AAAPS academic lead, MSVU Arts and Science Dean Carrie Dawson, has witnessed the strengths of the program first-hand while serving as a liaison between the Friendship Centre and MSVU and helping to guide participating students.
“There were the obvious kind of wins that had to do with seeing students graduate from the program and enter a university or college of their choice, but the program has also fostered a sense of cultural pride in its students, and that success owes a lot to the range of available supports, including smudging, tutoring, child care and language classes,” she said. “When you combine that with really great instructors who are committed to the principles of two-eyed seeing – foregrounding Indigenous knowledge and Indigenous ways of knowing – I think you come out with students who feel resilient and proud.”
Brittany says she is in ongoing contact with both Carrie and Patrick as the three collaborate to keep the program running smoothly. She adds that the students take a set curriculum of MSVU courses including communication, sociology, psychology, library research and math for which they receive full credit, and each student also has the opportunity to take an elective of their choice. She notes that while this academic year’s intake of six is a bit smaller than last year’s due to the pandemic, AAAPS has so far drawn a range of participants.

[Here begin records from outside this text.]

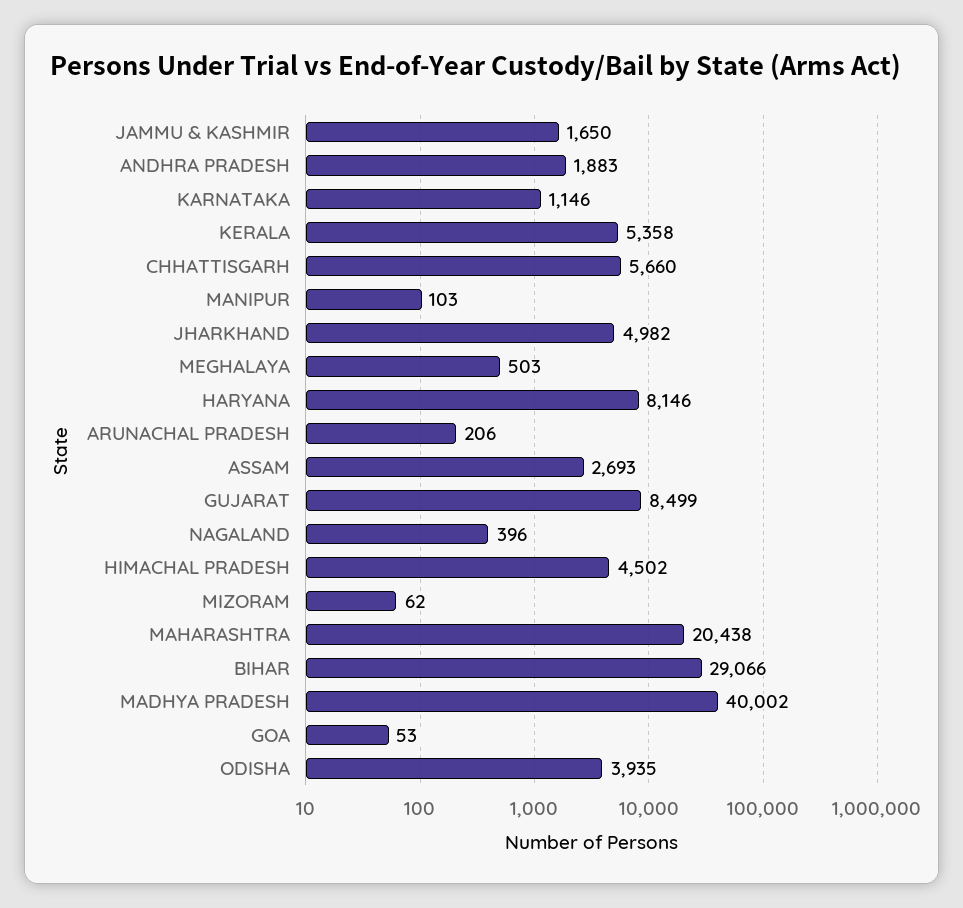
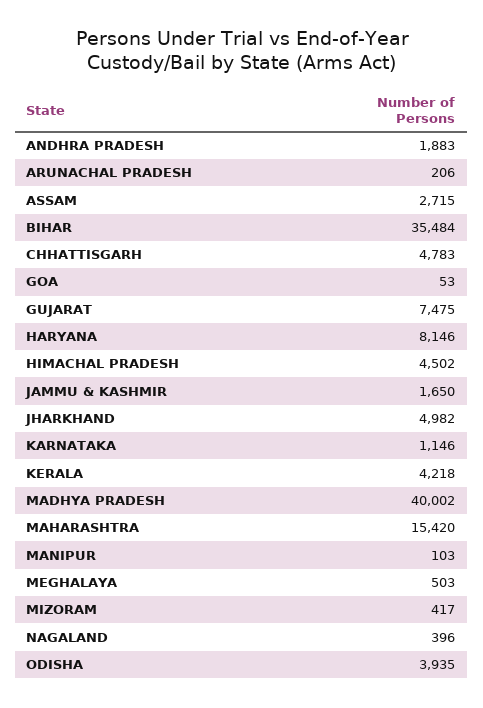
  {
    "JAMMU & KASHMIR": 1650,
    "ANDHRA PRADESH": 1883,
    "KARNATAKA": 1146,
-   "KERALA": 5358,
+   "KERALA": 4218,
-   "CHHATTISGARH": 5660,
+   "CHHATTISGARH": 4783,
    "MANIPUR": 103,
    "JHARKHAND": 4982,
    "MEGHALAYA": 503,
    "HARYANA": 8146,
    "ARUNACHAL PRADESH": 206,
-   "ASSAM": 2693,
+   "ASSAM": 2715,
-   "GUJARAT": 8499,
+   "GUJARAT": 7475,
    "NAGALAND": 396,
    "HIMACHAL PRADESH": 4502,
-   "MIZORAM": 62,
+   "MIZORAM": 417,
-   "MAHARASHTRA": 20438,
+   "MAHARASHTRA": 15420,
-   "BIHAR": 29066,
+   "BIHAR": 35484,
    "MADHYA PRADESH": 40002,
    "GOA": 53,
    "ODISHA": 3935
  }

“We have a mix of people coming directly out of high school as well as mature students. It’s for Indigenous students only, but it doesn’t matter where you’re from. Last year we had somebody from Vancouver, we’ve had some from New Brunswick, we’ve had some from Nova Scotia, we have had one from Calgary and we did have an Inuit person last year. It’s always nice to hear about the differences and similarities in Indigenous communities right across Canada,” she said.
Alicia, who graduated from the program last year, says that as the program’s coordinator, Brittany plays a critical role – providing the students with opportunities to learn about universities across Nova Scotia and keeping track of how they’re doing throughout the academic year. “Brittany is a huge asset to the program. She worked as an advocate for us with the university and she would check in on us. It was very helpful,” said Alicia, adding that because of AAAPS and the connections the program helped her to make she now has a clear vision of what her future could hold.
“Once I graduate I hope to continue on to law school and focus on Indigenous law, possibly to do with land claims,” she said. “I connected with the Indigenous Blacks & Mi’kmaq Initiative at Dal last term. That was great too. I could see the rest of my academic life a little bit planned out. When I told them I wanted to be a lawyer, they took it to mean that was going to happen. So that was encouraging.”
Carrie’s excitement about the program is evident as she describes a recent session the AAAPS students took part in with Marie Battiste, a Mi’kmaw educator from Cape Breton’s Potlotek First Nation. “She’s really one of the biggest names in Indigenous education internationally and the students had such perceptive questions for her. There were about 40 MSVU colleagues and students participating at a distance via Zoom, but the AAAPS students were in the classroom and their energy was palpable. The conversation was totally thrilling and it was just so exciting to watch them see their potential reflected back at them.”
Adds Carrie, “Every time I walk through the doors of the Friendship Centre, I feel challenged to make MSVU more accessible and more inclusive and to respect and incorporate Indigenous ways of knowing, and that’s a really exciting challenge,” she said. “I feel mobilized and invigorated by it.”